Der nun verurteilte Geschäftsmann aus dem Kreis Ansbach gestand, monatlich 2500 Euro an Bestechungslohn an den mittlerweile
● Urteile gestorbenen Manager der LSW gezahlt zu haben. Dieses Geld sei zunächst über Konten in Ungarn und Liechtenstein und später an den Mann bei Lechstahl geflossen. Damit das nicht auffliegt, wurden fiktive Rechnungen gestellt, für die es keine Gegenleistung gab. „Das waren alles Luftnummern“, sagt der
Angeklagte vor Gericht. Aus Angst vor dem Finanzamt übergab der Angeklagte das Schmiergeld später bar in Briefumschlägen. Insgesamt weit über 100.000 Euro wurden so bezahlt.
Sein Transportunternehmen ist im Auftrag der LSW in Meitingen bereits seit etwa 20 Jahren tätig. Damit
das auch so bleibt, sollte geschmiert werden. „Dass das nicht hasenrein ist, war mir von Anfang an klar“, sagte der 74-Jährige vor Gericht. Doch sein Unternehmen mit rund 150 Mitarbeitern sei von den LSW abhängig. Um die Aufträge ausführen zu können, habe der Unternehmer Baumaschinen für mehrere Millionen Euro anschaffen müssen, die finanziert werden müssen. „Ich musste zahlen, sonst hätte ich mir gleich einen Strick nehmen können“, sagte der Angeklagte.

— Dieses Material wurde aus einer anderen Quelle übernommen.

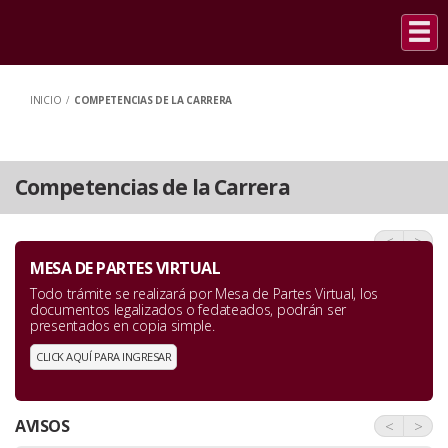
INICIO
/
COMPETENCIAS DE LA CARRERA
Competencias de la Carrera
<
>
MESA DE PARTES VIRTUAL
Todo trámite se realizará por Mesa de Partes Virtual, los
documentos legalizados o fedateados, podrán ser
presentados en copia simple.
CLICK AQUÍ PARA INGRESAR
AVISOS
<
>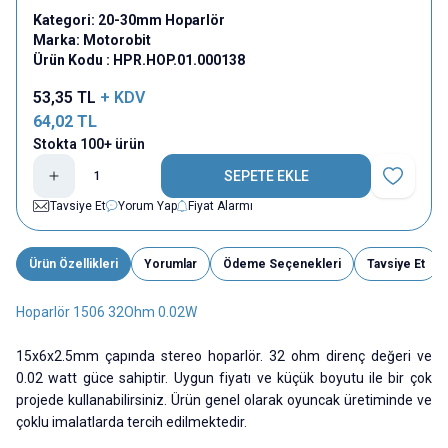
Kategori:
20-30mm Hoparlör
Marka:
Motorobit
Ürün Kodu :
HPR.HOP.01.000138
53,35
TL
+ KDV
64,02
TL
Stokta 100+ ürün
SEPETE EKLE
Favoriye E
Tavsiye Et
Yorum Yap
Fiyat Alarmı
Ürün Özellikleri
Yorumlar
Ödeme Seçenekleri
Tavsiye Et
Hoparlör 1506 32Ohm 0.02W
15x6x2.5mm çapında stereo hoparlör. 32 ohm direnç değeri ve
0.02 watt güce sahiptir. Uygun fiyatı ve küçük boyutu ile bir çok
projede kullanabilirsiniz. Ürün genel olarak oyuncak üretiminde ve
çoklu imalatlarda tercih edilmektedir.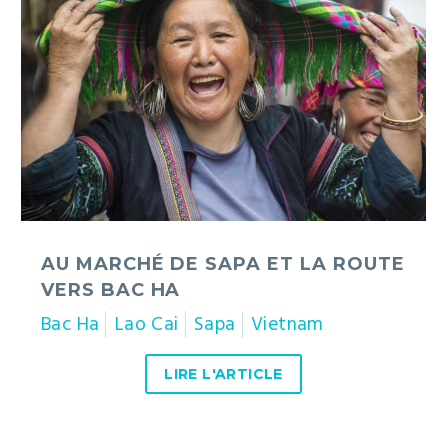
de
Sapa
et
la
route
vers
Bac
Ha
AU MARCHÉ DE SAPA ET LA ROUTE
VERS BAC HA
Bac Ha
Lao Cai
Sapa
Vietnam
LIRE L'ARTICLE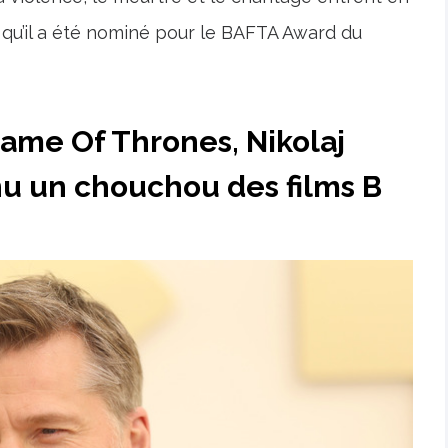
r qu’il a été nominé pour le BAFTA Award du
ame Of Thrones, Nikolaj
u un chouchou des films B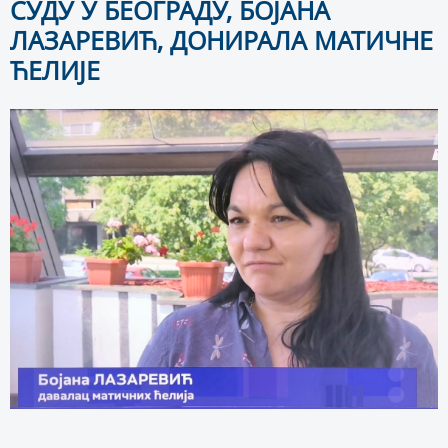
СУДУ У БЕОГРАДУ, БОЈАНА
ЛАЗАРЕВИЋ, ДОНИРАЛА МАТИЧНЕ
ЋЕЛИЈЕ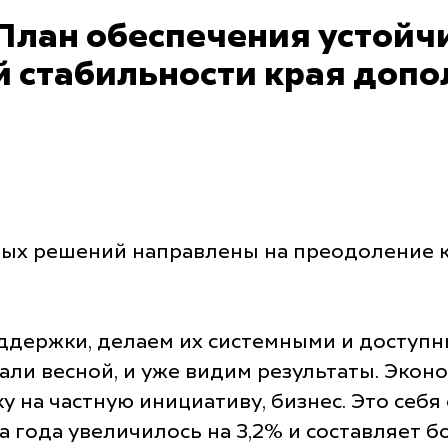
План обеспечения устойч
й стабильности края доп
ных решений направлены на преодоление 
ддержки, делаем их системными и доступн
али весной, и уже видим результаты. Экон
у на частную инициативу, бизнес. Это себя
года увеличилось на 3,2% и составляет бо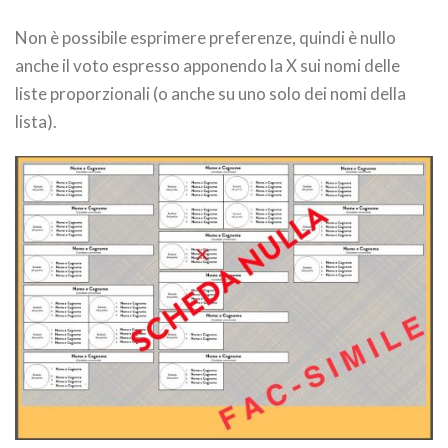
Non è possibile esprimere preferenze, quindi è nullo
anche il voto espresso apponendo la X sui nomi delle
liste proporzionali (o anche su uno solo dei nomi della
lista).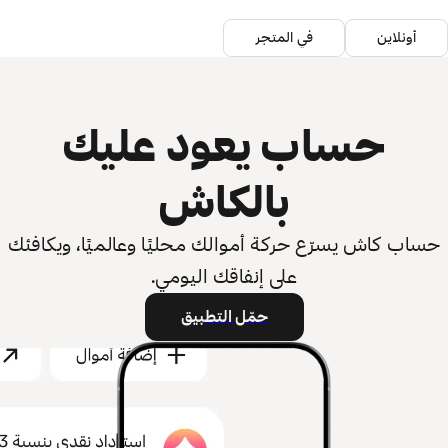
أونلاين
في المتجر
حساب يعود عليك
بالكاش
حساب كاش يسرّع حركة أموالك محليًا وعالميًا، ويكافئك
على إنفاقك اليومي.
حمّل التطبيق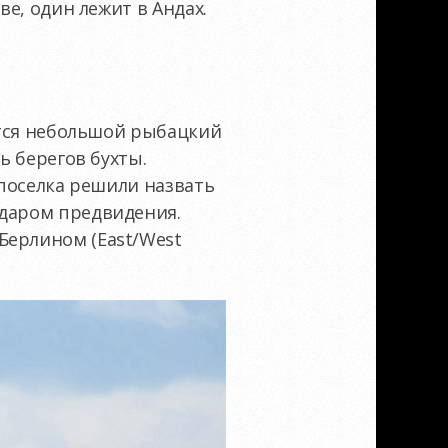
ве, один лежит в Андах.
дится небольшой рыбацкий
ь берегов бухты.
 поселка решили назвать
 даром предвидения.
Берлином (East/West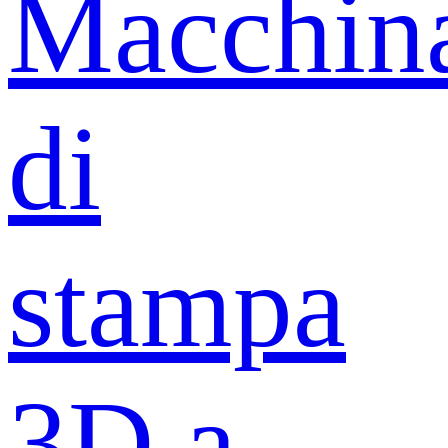
Macchin
di
stampa
3D a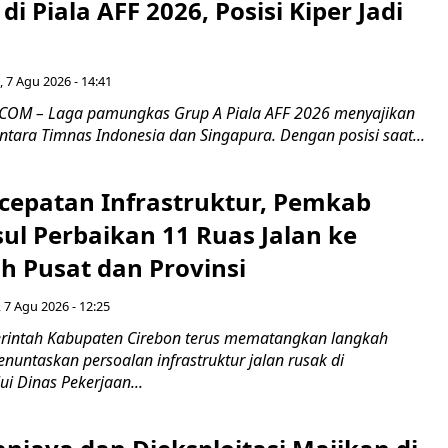
di Piala AFF 2026, Posisi Kiper Jadi
 7 Agu 2026 - 14:41
COM – Laga pamungkas Grup A Piala AFF 2026 menyajikan
ntara Timnas Indonesia dan Singapura. Dengan posisi saat...
cepatan Infrastruktur, Pemkab
ul Perbaikan 11 Ruas Jalan ke
h Pusat dan Provinsi
 7 Agu 2026 - 12:25
intah Kabupaten Cirebon terus mematangkan langkah
enuntaskan persoalan infrastruktur jalan rusak di
ui Dinas Pekerjaan...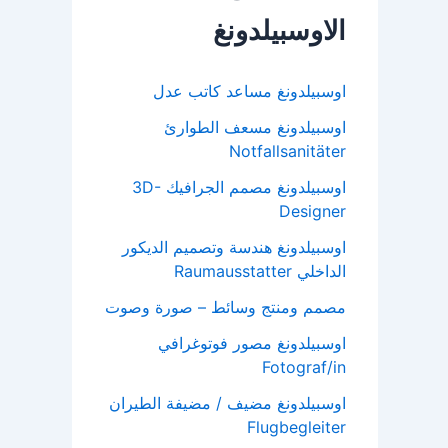
الاوسبيلدونغ
اوسبيلدونغ مساعد كاتب عدل
اوسبيلدونغ مسعف الطوارئ
Notfallsanitäter
اوسبيلدونغ مصمم الجرافيك 3D-
Designer
اوسبيلدونغ هندسة وتصميم الديكور
الداخلي Raumausstatter
مصمم ومنتج وسائط – صورة وصوت
اوسبيلدونغ مصور فوتوغرافي
Fotograf/in
اوسبيلدونغ مضيف / مضيفة الطيران
Flugbegleiter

Aus Sicht der Verteidiger Alfred Meyerhuber und Johannes Kalb war deshalb klar, dass der Angeklagte in Wirklichkeit selbst Opfer und nicht Täter sei. Schließlich sei er erpresst worden. Hätte er nicht bezahlt, wäre sein Unternehmen bankrott und etliche Arbeitnehmer ohne Job gewesen, so die Argumentation der Verteidigung. Staatsanwältin Nazanin Mozaffari sah das anders. Zwar müsse berücksichtigt werden, dass der Angeklagte von Anfang an geständig und sehr kooperativ war. Allerdings sei dem Angeklagten klar gewesen, dass sein Handeln strafbar ist. Dass der 74-Jährige zu verurteilen ist, war daher auch für Richter Markus Eberhard keine Frage. Anders als seine Verteidiger die Situation darstellten, sei der Angeklagte nicht gezwungen gewesen, das Schmiergeld zu bezahlen. Schließlich sei nicht nur sein Unternehmen von der LSW abhängig, sondern auch umgekehrt. Verurteilt wurde der 74-Jährige schließlich zu einer Bewährungsstrafe von anderthalb Jahren Haft. Außerdem hat er eine Geldstrafe von 30.000 Euro zu bezahlen.